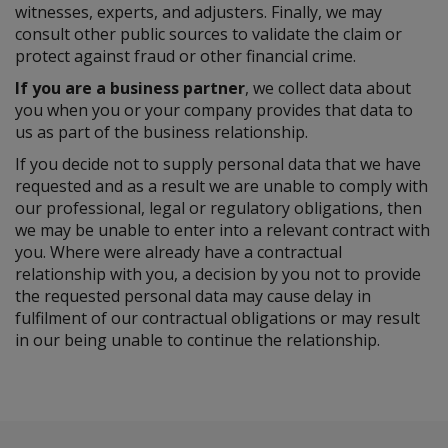
witnesses, experts, and adjusters. Finally, we may
consult other public sources to validate the claim or
protect against fraud or other financial crime.
If you are a business partner
, we collect data about
you when you or your company provides that data to
us as part of the business relationship.
If you decide not to supply personal data that we have
requested and as a result we are unable to comply with
our professional, legal or regulatory obligations, then
we may be unable to enter into a relevant contract with
you. Where were already have a contractual
relationship with you, a decision by you not to provide
the requested personal data may cause delay in
fulfilment of our contractual obligations or may result
in our being unable to continue the relationship.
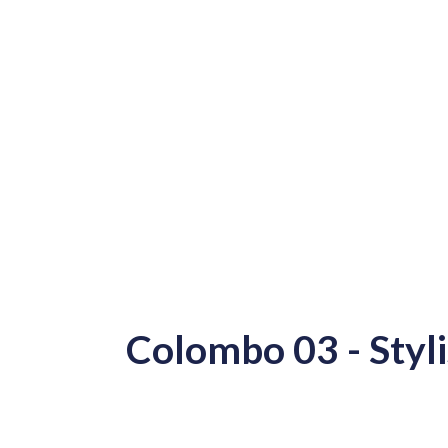
Colombo 03 - Styl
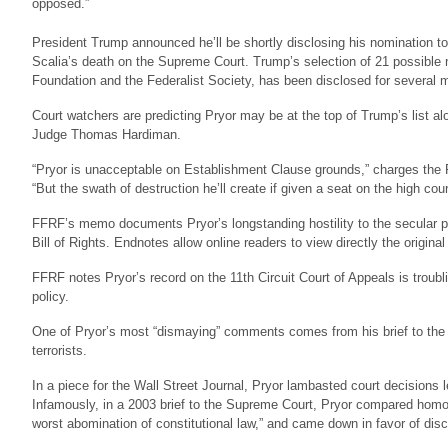
opposed.”
President Trump announced he’ll be shortly disclosing his nomination to
Scalia’s death on the Supreme Court. Trump’s selection of 21 possible
Foundation and the Federalist Society, has been disclosed for several 
Court watchers are predicting Pryor may be at the top of Trump’s list a
Judge Thomas Hardiman.
“Pryor is unacceptable on Establishment Clause grounds,” charges the
“But the swath of destruction he’ll create if given a seat on the high court
FFRF’s memo documents Pryor’s longstanding hostility to the secular pr
Bill of Rights. Endnotes allow online readers to view directly the origin
FFRF notes Pryor’s record on the 11th Circuit Court of Appeals is troubl
policy.
One of Pryor’s most “dismaying” comments comes from his brief to the S
terrorists.
In a piece for the Wall Street Journal, Pryor lambasted court decisions l
Infamously, in a 2003 brief to the Supreme Court, Pryor compared homose
worst abomination of constitutional law,” and came down in favor of dis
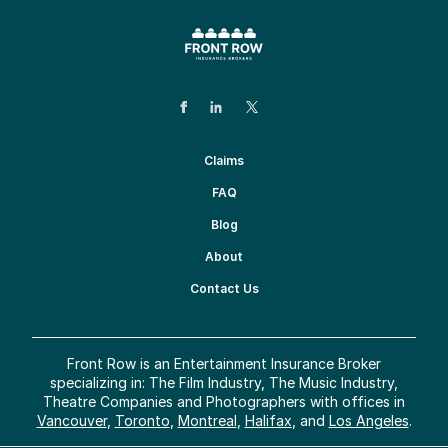
Claims
FAQ
Blog
About
Contact Us
Front Row is an Entertainment Insurance Broker
specializing in: The Film Industry, The Music Industry,
Theatre Companies and Photographers with offices in
Vancouver
,
Toronto
,
Montreal
,
Halifax
, and
Los Angeles
.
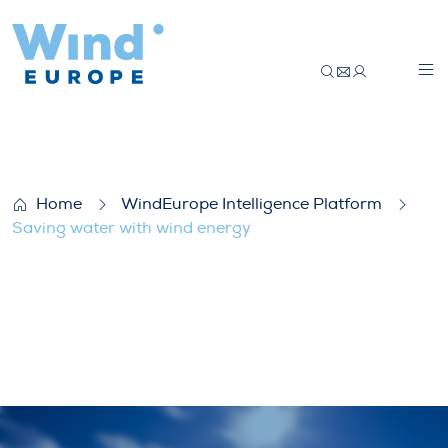
Saving water with wind energy
Home
WindEurope Intelligence Platform
Saving water with wind energy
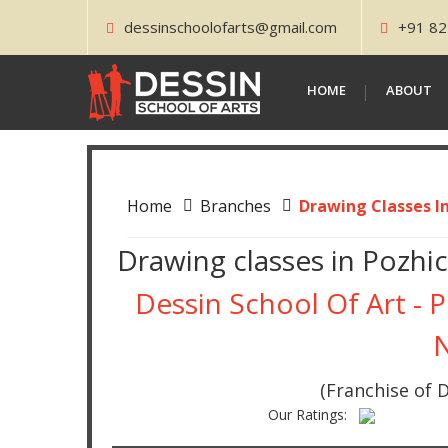
dessinschoolofarts@gmail.com
+91 82
HOME
ABOUT
Home
Branches
Drawing Classes I
Drawing classes in Pozhi
Dessin School Of Art - 
(Franchise of D
Our Ratings:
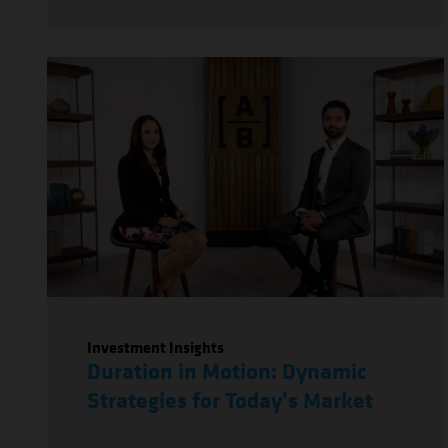
Investment Insights
Duration in Motion: Dynamic
Strategies for Today’s Market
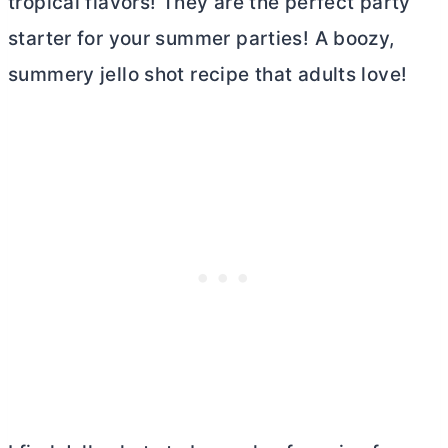
tropical flavors! They are the perfect party
starter for your summer parties! A boozy,
summery jello shot recipe that adults love!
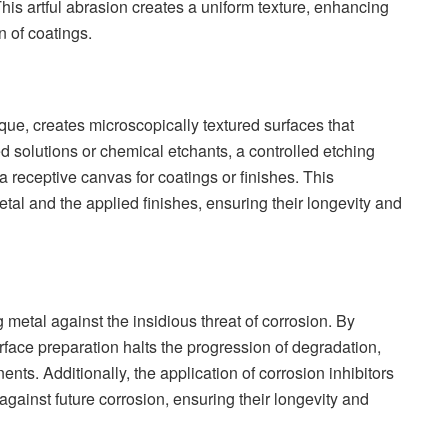
This artful abrasion creates a uniform texture, enhancing
 of coatings.
que, creates microscopically textured surfaces that
 solutions or chemical etchants, a controlled etching
a receptive canvas for coatings or finishes. This
al and the applied finishes, ensuring their longevity and
g metal against the insidious threat of corrosion. By
urface preparation halts the progression of degradation,
ents. Additionally, the application of corrosion inhibitors
 against future corrosion, ensuring their longevity and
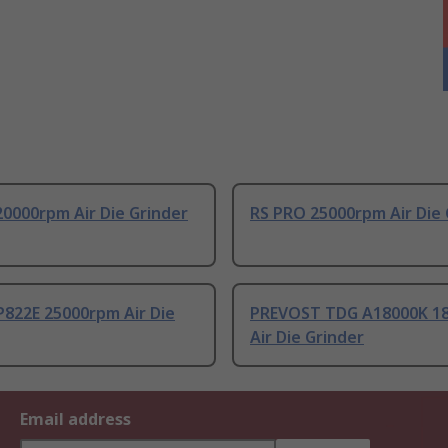
0000rpm Air Die Grinder
RS PRO 25000rpm Air Die 
P822E 25000rpm Air Die
PREVOST TDG A18000K 1
Air Die Grinder
Email address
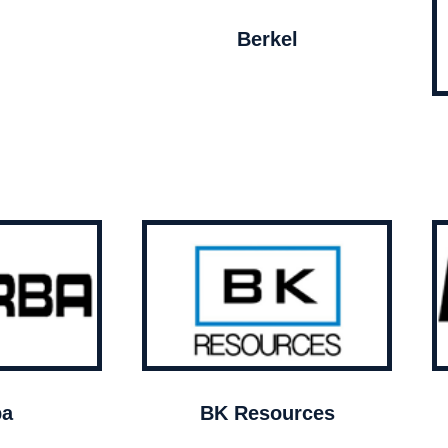
Berkel
ba
BK Resources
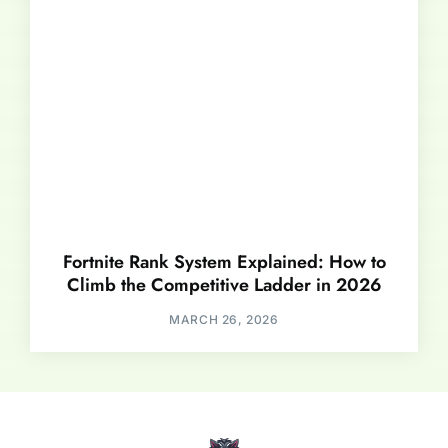
Fortnite Rank System Explained: How to
Climb the Competitive Ladder in 2026
MARCH 26, 2026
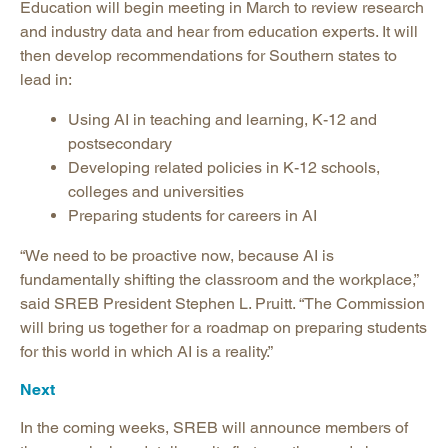
Education will begin meeting in March to review research
and industry data and hear from education experts. It will
then develop recommendations for Southern states to
lead in:
Using AI in teaching and learning, K-12 and
postsecondary
Developing related policies in K-12 schools,
colleges and universities
Preparing students for careers in AI
“We need to be proactive now, because AI is
fundamentally shifting the classroom and the workplace,”
said SREB President Stephen L. Pruitt. “The Commission
will bring us together for a roadmap on preparing students
for this world in which AI is a reality.”
Next
In the coming weeks, SREB will announce members of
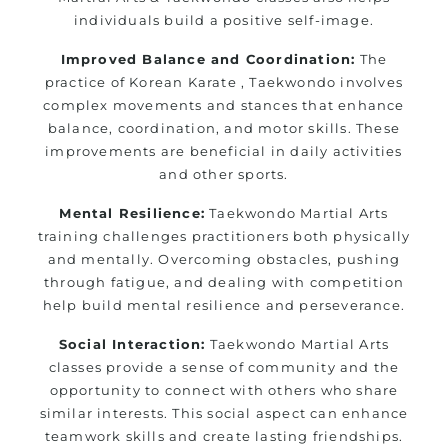
individuals build a positive self-image.
Improved Balance and Coordination:
The
practice of Korean Karate , Taekwondo involves
complex movements and stances that enhance
balance, coordination, and motor skills. These
improvements are beneficial in daily activities
and other sports.
Mental Resilience:
Taekwondo Martial Arts
training challenges practitioners both physically
and mentally. Overcoming obstacles, pushing
through fatigue, and dealing with competition
help build mental resilience and perseverance.
Social Interaction:
Taekwondo Martial Arts
classes provide a sense of community and the
opportunity to connect with others who share
similar interests. This social aspect can enhance
teamwork skills and create lasting friendships.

━━━━━━━━

▶ [Your assignment]
Within the material above, the line with "que, creates microscopically" opens the range and the line with "g metal against" closes it; reproduce that range word for word.

▶ [Expected output]
que, creates microscopically textured surfaces that
 solutions or chemical etchants, a controlled etching
a receptive canvas for coatings or finishes. This
al and the applied finishes, ensuring their longevity and
g metal against the insidious threat of corrosion. By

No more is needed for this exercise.